Desde o início do governo, Fernando Haddad tem um problema maior. Em algum momento, quase todas as despesas públicas maiores não caberão no limite do arcabouço fiscal. O ministro da Fazenda sabia disso mesmo antes de apresentar seu projeto de contenção de despesas, déficit e dívida, entre março e abril de 2023.
O problema continua. Desde abril, há suspeita de que a situação virá a se agravar —houve mudança de meta fiscal para 2025; Congresso e elites passaram a rejeitar impostos, com estrépito etc. Como se não bastasse, o ambiente econômico mundial está encrencado —mais sobre o assunto mais adiante.
Em entrevista a Mônica Bergamo, nesta Folha, Haddad disse que tem tido mais tempo de falar com Luiz Inácio Lula da Silva sobre o assunto: “…a soma do salário mínimo [seu efeito do reajuste na Previdência], saúde, educação, BPC é maior do que o todo”, com o que o teto do aumento de despesas “não vai ser “respeitado”, ainda que a receita cresça.
É.
Assim, os juros sobem e o real se desvaloriza, ainda que a “Faria Lima” cometa “algum exagero”, diz Haddad.
Então, seria preciso rever aumentos reais do mínimo ou seu impacto sobre a Previdência, limitar o aumento de gastos com saúde, educação e de outras despesas ora sem controle. Ou fazer milagre a fim de compensar tais aumentos de gastos.
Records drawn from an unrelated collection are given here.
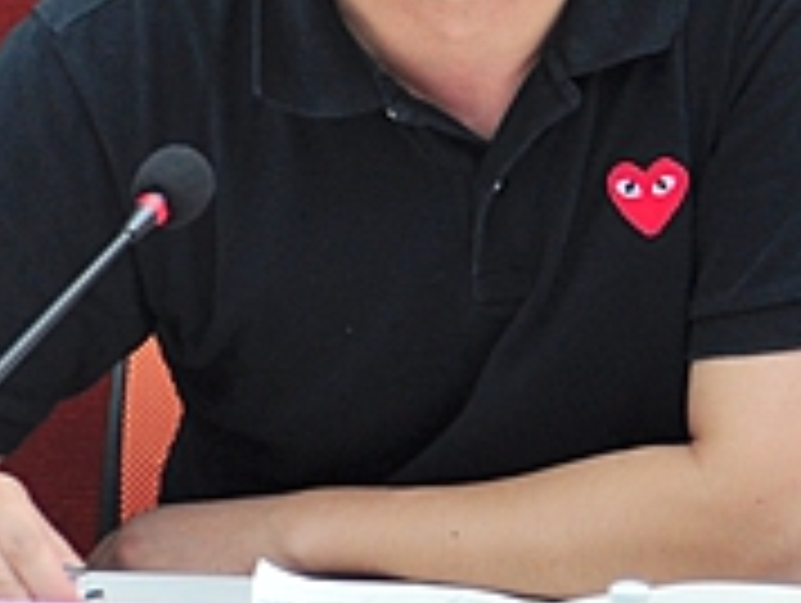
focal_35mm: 194
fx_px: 4495
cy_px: -14
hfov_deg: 10.2
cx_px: 634
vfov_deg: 7.6
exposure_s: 1/20
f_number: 4.5
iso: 250
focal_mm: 40
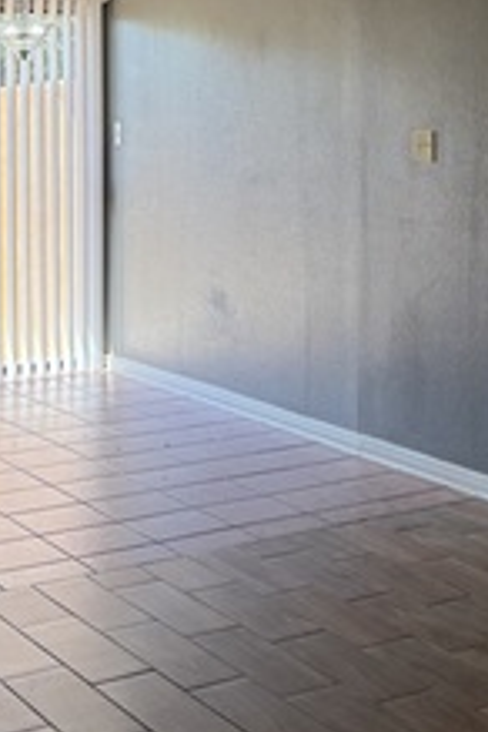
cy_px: 154
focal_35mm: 73
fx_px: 1484
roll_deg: +0.2
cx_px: 368
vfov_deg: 27.2
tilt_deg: -2.0
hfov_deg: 18.5
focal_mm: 6.76
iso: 64
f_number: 1.78
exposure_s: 1/230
A decisão de desatar o rolo depende de Lula, é óbvio (se o Congresso não atrapalhar). Haddad foi muito explícito, em público —o ministro diz tais coisas para a finança e empresários. Por quê? Está certo de que Lula vai tomar providências? Se não tomar, o que o ministro vai fazer? A ministra do Planejamento, Simone Tebet, reafirmou nesta terça-feira (15) que Lula veta mexida na vinculação do piso da Previdência ao mínimo.
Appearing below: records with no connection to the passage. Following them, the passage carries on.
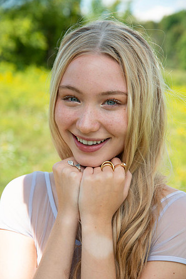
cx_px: 93
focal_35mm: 96
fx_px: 743
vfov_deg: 21.2
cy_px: 140
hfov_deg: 14.3
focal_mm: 95
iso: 320
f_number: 8
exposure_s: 1/640
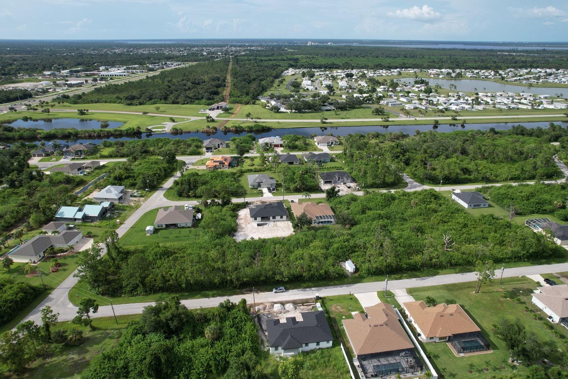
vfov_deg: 55.1
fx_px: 363
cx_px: 282
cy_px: 182
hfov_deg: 76.1
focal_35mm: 23
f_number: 2.8
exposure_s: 1/2000
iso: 120
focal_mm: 8.38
A situação se agrava. No atacadão do mercado de dinheiro e de empréstimos para o governo, as taxas de juros de prazo maior do que um ano não estavam tão altas desde fevereiro de 2023. A taxa real de juros de um ano passou de 8%, por onde não andava desde dezembro de 2022. A taxa implícita de juros da dívida pública não é tão alta, em um trimestre, desde 2018.
Desde junho, o dólar flutua entre a casa dos R$ 5,5 e a dos R$ 5,6, com respiros curtos em R$ 5,4. É problema potencial para a inflação e, assim, outro canal de pressão altista sobre juros. A pressão não vem apenas da desconfiança sobre as contas públicas.
Há problemas com a China, por exemplo, que batem também no dólar. O país cresce menos e tem havido frustrações com os pacotes de estímulos de reaquecimento da economia. Uma China mais devagar ajuda, por exemplo, a derrubar preços de commodities (como petróleo e minérios) —e a economia do mundo rico esfria um tanto também. A sobra de petróleo no mercado mundial (em parte por causa da China) segura o preço do barril.
Commodities com preço bom, do petróleo ao agro, contribuem para o aumento da renda nacional e da receita do governo.
Há sinais incipientes de superaquecimento da economia brasileira. Isso e a falta de perspectiva de controle da dívida pública jogam expectativas de inflação para cima (note-se a expectativa embutida nas taxas nominais de juros, o preço que de fato os donos do dinheiro cobram).Como os males de artérias entupidas, hipertensão e diabetes, os efeitos daninhos da dívida sem controle não aparecem de hora para outra. Mas aparecem.